Entries shown:
===

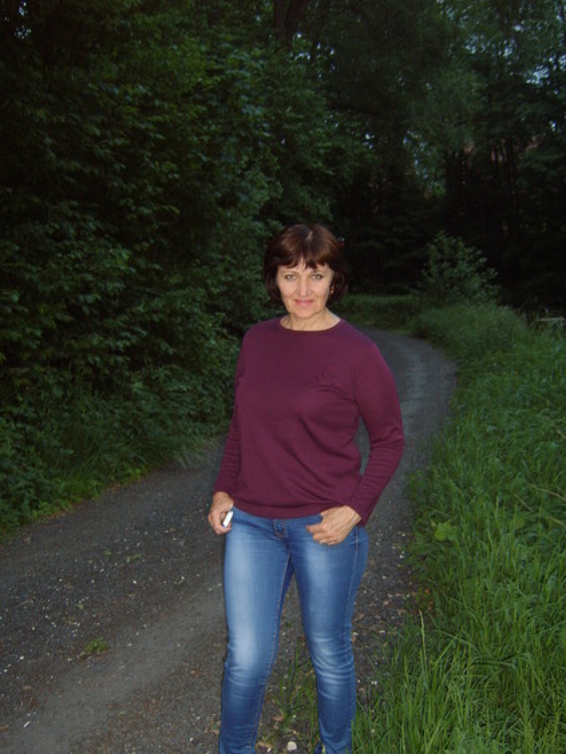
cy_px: 377
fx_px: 719
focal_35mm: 33
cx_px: 298
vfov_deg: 55.4
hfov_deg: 42.9
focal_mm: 8.13
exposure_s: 1/30
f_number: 2.7
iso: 141
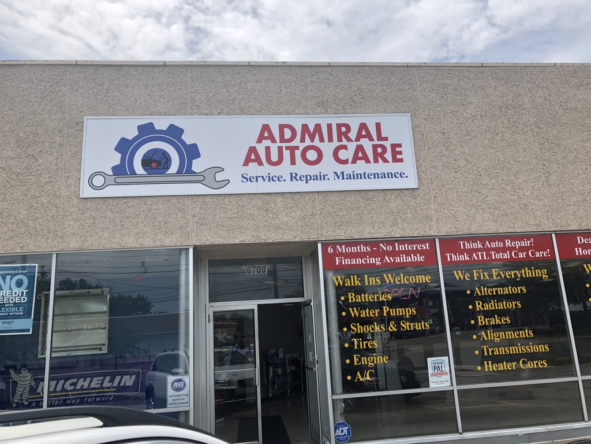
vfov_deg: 49.7
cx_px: 296
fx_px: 478
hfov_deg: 63.4
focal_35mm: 28
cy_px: 222
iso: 20
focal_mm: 3.99
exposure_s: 1/1600
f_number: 1.8
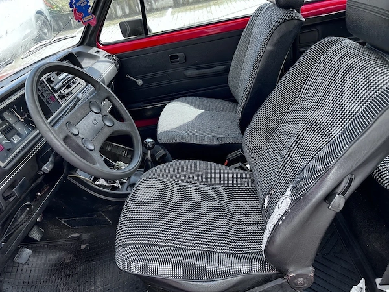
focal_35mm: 26
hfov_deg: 67.3
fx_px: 292
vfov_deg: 53.1
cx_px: 194
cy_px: 146
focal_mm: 5.7
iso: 40
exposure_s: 1/261
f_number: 1.5
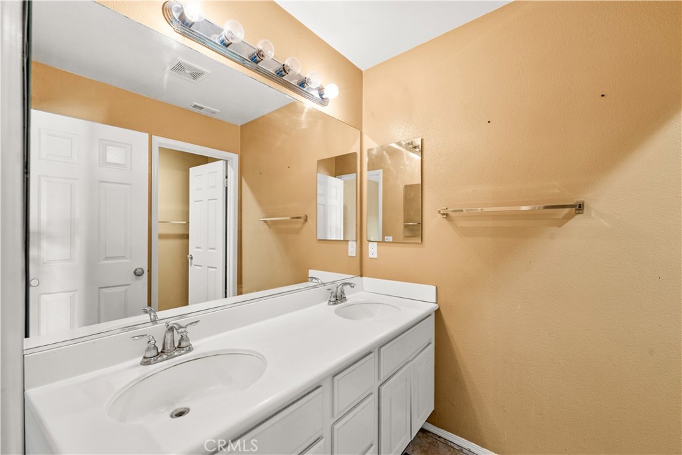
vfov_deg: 81.2
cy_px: 228
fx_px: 265
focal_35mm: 14
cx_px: 341
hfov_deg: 104.2
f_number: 8
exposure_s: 1/2
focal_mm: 14
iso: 640
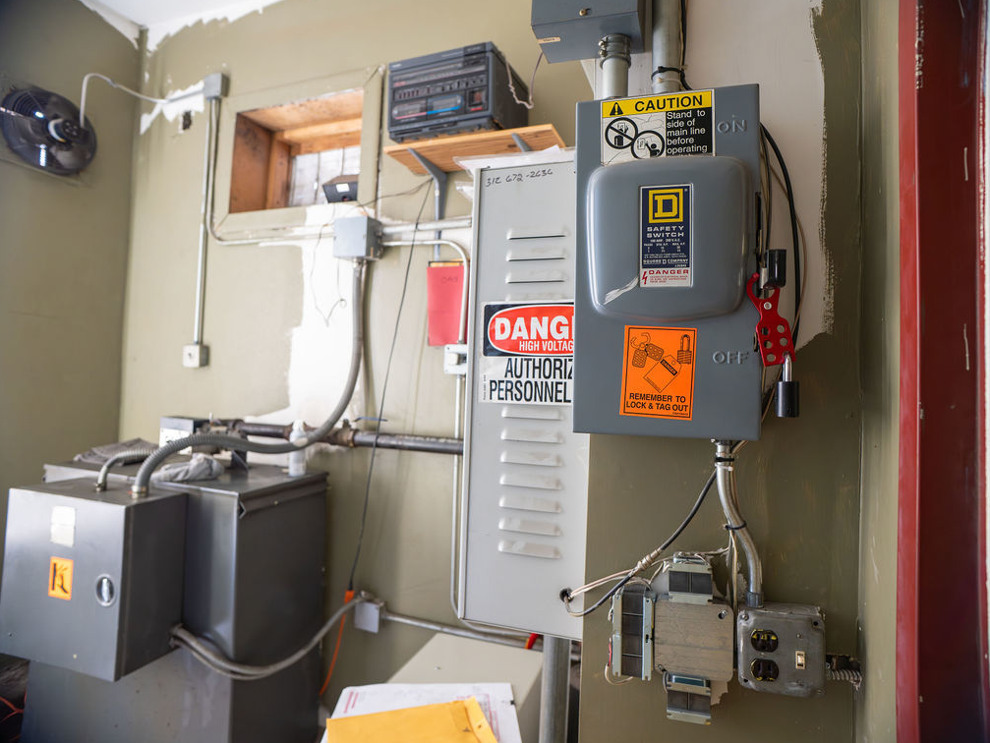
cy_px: 356
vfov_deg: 68.7
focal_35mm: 19
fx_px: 544
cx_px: 509
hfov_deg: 84.6
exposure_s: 1/60
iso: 800
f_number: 3.2
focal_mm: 16
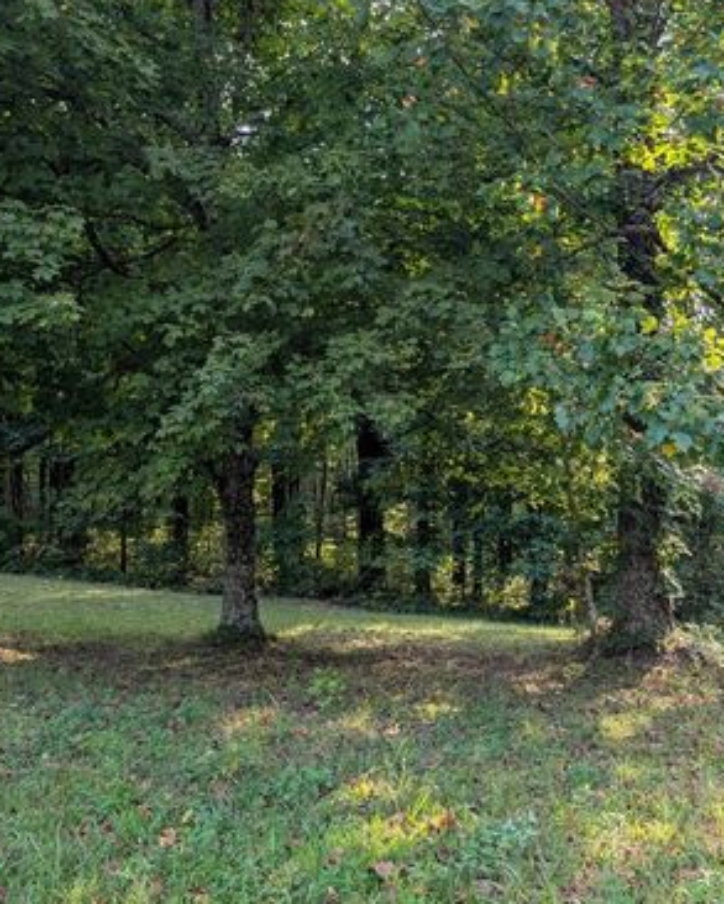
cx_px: 502
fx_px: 857
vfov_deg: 55.6
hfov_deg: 44.9
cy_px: 442
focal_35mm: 32
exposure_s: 1/892
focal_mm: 6.9
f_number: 1.68
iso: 20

===

Exercise: Return only the lines from the one containing "focal_mm: 5.7" through the last line of the entries above, exactly as written and without pictures.

Task result:
focal_mm: 5.7
iso: 40
exposure_s: 1/261
f_number: 1.5
vfov_deg: 81.2
cy_px: 228
fx_px: 265
focal_35mm: 14
cx_px: 341
hfov_deg: 104.2
f_number: 8
exposure_s: 1/2
focal_mm: 14
iso: 640
cy_px: 356
vfov_deg: 68.7
focal_35mm: 19
fx_px: 544
cx_px: 509
hfov_deg: 84.6
exposure_s: 1/60
iso: 800
f_number: 3.2
focal_mm: 16
cx_px: 502
fx_px: 857
vfov_deg: 55.6
hfov_deg: 44.9
cy_px: 442
focal_35mm: 32
exposure_s: 1/892
focal_mm: 6.9
f_number: 1.68
iso: 20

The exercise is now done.